WHAT NEEDS TO BE DONE
Return every one of the lines below without any change.

Records from a data source:

★ ★ ★ ★ ★ ★ ★

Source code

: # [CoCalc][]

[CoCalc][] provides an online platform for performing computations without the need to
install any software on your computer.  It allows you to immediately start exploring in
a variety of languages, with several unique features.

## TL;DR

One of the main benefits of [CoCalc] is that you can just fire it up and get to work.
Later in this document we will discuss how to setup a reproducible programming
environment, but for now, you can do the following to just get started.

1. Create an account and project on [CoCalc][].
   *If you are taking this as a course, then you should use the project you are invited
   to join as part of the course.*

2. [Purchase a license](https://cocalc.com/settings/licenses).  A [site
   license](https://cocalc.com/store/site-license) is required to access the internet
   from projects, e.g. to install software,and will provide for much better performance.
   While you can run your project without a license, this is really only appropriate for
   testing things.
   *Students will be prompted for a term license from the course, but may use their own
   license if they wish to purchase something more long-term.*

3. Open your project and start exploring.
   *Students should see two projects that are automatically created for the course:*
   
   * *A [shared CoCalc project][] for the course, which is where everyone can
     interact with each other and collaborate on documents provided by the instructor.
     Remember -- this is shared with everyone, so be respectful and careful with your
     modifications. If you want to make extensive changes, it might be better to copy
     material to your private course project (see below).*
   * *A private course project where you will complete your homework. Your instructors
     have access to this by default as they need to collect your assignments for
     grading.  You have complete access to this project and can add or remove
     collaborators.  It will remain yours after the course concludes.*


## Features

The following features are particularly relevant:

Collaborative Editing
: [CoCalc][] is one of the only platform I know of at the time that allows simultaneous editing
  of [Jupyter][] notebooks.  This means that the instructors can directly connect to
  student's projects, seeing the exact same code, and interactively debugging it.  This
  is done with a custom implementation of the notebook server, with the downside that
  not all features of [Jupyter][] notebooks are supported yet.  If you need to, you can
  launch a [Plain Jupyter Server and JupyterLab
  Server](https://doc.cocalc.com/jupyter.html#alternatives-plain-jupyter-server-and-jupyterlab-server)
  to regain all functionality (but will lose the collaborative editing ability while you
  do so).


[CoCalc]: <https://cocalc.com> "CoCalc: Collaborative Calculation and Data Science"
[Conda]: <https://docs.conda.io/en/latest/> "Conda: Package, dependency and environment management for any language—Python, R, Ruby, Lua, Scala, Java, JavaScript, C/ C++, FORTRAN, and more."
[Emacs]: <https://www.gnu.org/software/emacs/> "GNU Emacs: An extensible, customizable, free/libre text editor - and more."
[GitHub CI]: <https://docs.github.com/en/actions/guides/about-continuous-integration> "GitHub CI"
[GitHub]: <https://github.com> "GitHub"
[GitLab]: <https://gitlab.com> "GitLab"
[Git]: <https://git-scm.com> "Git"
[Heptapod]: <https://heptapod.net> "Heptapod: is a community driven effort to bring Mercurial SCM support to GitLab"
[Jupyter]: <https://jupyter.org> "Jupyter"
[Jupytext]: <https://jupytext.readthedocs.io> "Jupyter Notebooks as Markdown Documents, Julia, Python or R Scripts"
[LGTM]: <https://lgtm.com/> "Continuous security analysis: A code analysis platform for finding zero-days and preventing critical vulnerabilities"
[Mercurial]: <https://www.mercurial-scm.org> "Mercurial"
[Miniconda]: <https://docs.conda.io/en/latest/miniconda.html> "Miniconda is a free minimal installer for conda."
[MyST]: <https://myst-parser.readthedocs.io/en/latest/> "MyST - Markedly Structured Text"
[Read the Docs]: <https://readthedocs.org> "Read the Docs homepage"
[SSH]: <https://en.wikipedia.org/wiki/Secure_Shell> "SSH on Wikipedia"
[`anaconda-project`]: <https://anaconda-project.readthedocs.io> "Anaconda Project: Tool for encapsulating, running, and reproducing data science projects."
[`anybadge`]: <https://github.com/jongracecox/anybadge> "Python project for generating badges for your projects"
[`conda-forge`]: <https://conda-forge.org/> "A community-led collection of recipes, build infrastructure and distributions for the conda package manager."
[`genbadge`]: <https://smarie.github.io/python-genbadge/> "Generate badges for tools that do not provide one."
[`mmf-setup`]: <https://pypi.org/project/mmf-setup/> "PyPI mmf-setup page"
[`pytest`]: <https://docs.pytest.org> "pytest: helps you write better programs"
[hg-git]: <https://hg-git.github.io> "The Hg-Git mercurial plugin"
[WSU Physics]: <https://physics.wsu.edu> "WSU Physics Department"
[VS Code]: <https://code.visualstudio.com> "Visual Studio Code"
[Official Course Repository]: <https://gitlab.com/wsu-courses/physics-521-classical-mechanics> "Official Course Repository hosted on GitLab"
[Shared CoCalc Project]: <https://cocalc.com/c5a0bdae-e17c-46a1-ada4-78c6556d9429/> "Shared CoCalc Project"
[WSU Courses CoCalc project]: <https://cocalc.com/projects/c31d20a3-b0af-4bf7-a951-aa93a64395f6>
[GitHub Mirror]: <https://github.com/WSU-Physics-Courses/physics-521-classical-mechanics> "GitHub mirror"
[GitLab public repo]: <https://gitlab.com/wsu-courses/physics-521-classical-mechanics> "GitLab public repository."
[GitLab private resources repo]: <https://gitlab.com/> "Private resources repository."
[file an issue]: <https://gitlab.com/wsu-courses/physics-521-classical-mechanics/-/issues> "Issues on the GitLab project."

★ ★ ★ ★ ★ ★ ★

SOLUTION TO THIS PROBLEM
Source code

: # [CoCalc][]

[CoCalc][] provides an online platform for performing computations without the need to
install any software on your computer.  It allows you to immediately start exploring in
a variety of languages, with several unique features.

## TL;DR

One of the main benefits of [CoCalc] is that you can just fire it up and get to work.
Later in this document we will discuss how to setup a reproducible programming
environment, but for now, you can do the following to just get started.

1. Create an account and project on [CoCalc][].
   *If you are taking this as a course, then you should use the project you are invited
   to join as part of the course.*

2. [Purchase a license](https://cocalc.com/settings/licenses).  A [site
   license](https://cocalc.com/store/site-license) is required to access the internet
   from projects, e.g. to install software,and will provide for much better performance.
   While you can run your project without a license, this is really only appropriate for
   testing things.
   *Students will be prompted for a term license from the course, but may use their own
   license if they wish to purchase something more long-term.*

3. Open your project and start exploring.
   *Students should see two projects that are automatically created for the course:*
   
   * *A [shared CoCalc project][] for the course, which is where everyone can
     interact with each other and collaborate on documents provided by the instructor.
     Remember -- this is shared with everyone, so be respectful and careful with your
     modifications. If you want to make extensive changes, it might be better to copy
     material to your private course project (see below).*
   * *A private course project where you will complete your homework. Your instructors
     have access to this by default as they need to collect your assignments for
     grading.  You have complete access to this project and can add or remove
     collaborators.  It will remain yours after the course concludes.*


## Features

The following features are particularly relevant:

Collaborative Editing
: [CoCalc][] is one of the only platform I know of at the time that allows simultaneous editing
  of [Jupyter][] notebooks.  This means that the instructors can directly connect to
  student's projects, seeing the exact same code, and interactively debugging it.  This
  is done with a custom implementation of the notebook server, with the downside that
  not all features of [Jupyter][] notebooks are supported yet.  If you need to, you can
  launch a [Plain Jupyter Server and JupyterLab
  Server](https://doc.cocalc.com/jupyter.html#alternatives-plain-jupyter-server-and-jupyterlab-server)
  to regain all functionality (but will lose the collaborative editing ability while you
  do so).


[CoCalc]: <https://cocalc.com> "CoCalc: Collaborative Calculation and Data Science"
[Conda]: <https://docs.conda.io/en/latest/> "Conda: Package, dependency and environment management for any language—Python, R, Ruby, Lua, Scala, Java, JavaScript, C/ C++, FORTRAN, and more."
[Emacs]: <https://www.gnu.org/software/emacs/> "GNU Emacs: An extensible, customizable, free/libre text editor - and more."
[GitHub CI]: <https://docs.github.com/en/actions/guides/about-continuous-integration> "GitHub CI"
[GitHub]: <https://github.com> "GitHub"
[GitLab]: <https://gitlab.com> "GitLab"
[Git]: <https://git-scm.com> "Git"
[Heptapod]: <https://heptapod.net> "Heptapod: is a community driven effort to bring Mercurial SCM support to GitLab"
[Jupyter]: <https://jupyter.org> "Jupyter"
[Jupytext]: <https://jupytext.readthedocs.io> "Jupyter Notebooks as Markdown Documents, Julia, Python or R Scripts"
[LGTM]: <https://lgtm.com/> "Continuous security analysis: A code analysis platform for finding zero-days and preventing critical vulnerabilities"
[Mercurial]: <https://www.mercurial-scm.org> "Mercurial"
[Miniconda]: <https://docs.conda.io/en/latest/miniconda.html> "Miniconda is a free minimal installer for conda."
[MyST]: <https://myst-parser.readthedocs.io/en/latest/> "MyST - Markedly Structured Text"
[Read the Docs]: <https://readthedocs.org> "Read the Docs homepage"
[SSH]: <https://en.wikipedia.org/wiki/Secure_Shell> "SSH on Wikipedia"
[`anaconda-project`]: <https://anaconda-project.readthedocs.io> "Anaconda Project: Tool for encapsulating, running, and reproducing data science projects."
[`anybadge`]: <https://github.com/jongracecox/anybadge> "Python project for generating badges for your projects"
[`conda-forge`]: <https://conda-forge.org/> "A community-led collection of recipes, build infrastructure and distributions for the conda package manager."
[`genbadge`]: <https://smarie.github.io/python-genbadge/> "Generate badges for tools that do not provide one."
[`mmf-setup`]: <https://pypi.org/project/mmf-setup/> "PyPI mmf-setup page"
[`pytest`]: <https://docs.pytest.org> "pytest: helps you write better programs"
[hg-git]: <https://hg-git.github.io> "The Hg-Git mercurial plugin"
[WSU Physics]: <https://physics.wsu.edu> "WSU Physics Department"
[VS Code]: <https://code.visualstudio.com> "Visual Studio Code"
[Official Course Repository]: <https://gitlab.com/wsu-courses/physics-521-classical-mechanics> "Official Course Repository hosted on GitLab"
[Shared CoCalc Project]: <https://cocalc.com/c5a0bdae-e17c-46a1-ada4-78c6556d9429/> "Shared CoCalc Project"
[WSU Courses CoCalc project]: <https://cocalc.com/projects/c31d20a3-b0af-4bf7-a951-aa93a64395f6>
[GitHub Mirror]: <https://github.com/WSU-Physics-Courses/physics-521-classical-mechanics> "GitHub mirror"
[GitLab public repo]: <https://gitlab.com/wsu-courses/physics-521-classical-mechanics> "GitLab public repository."
[GitLab private resources repo]: <https://gitlab.com/> "Private resources repository."
[file an issue]: <https://gitlab.com/wsu-courses/physics-521-classical-mechanics/-/issues> "Issues on the GitLab project."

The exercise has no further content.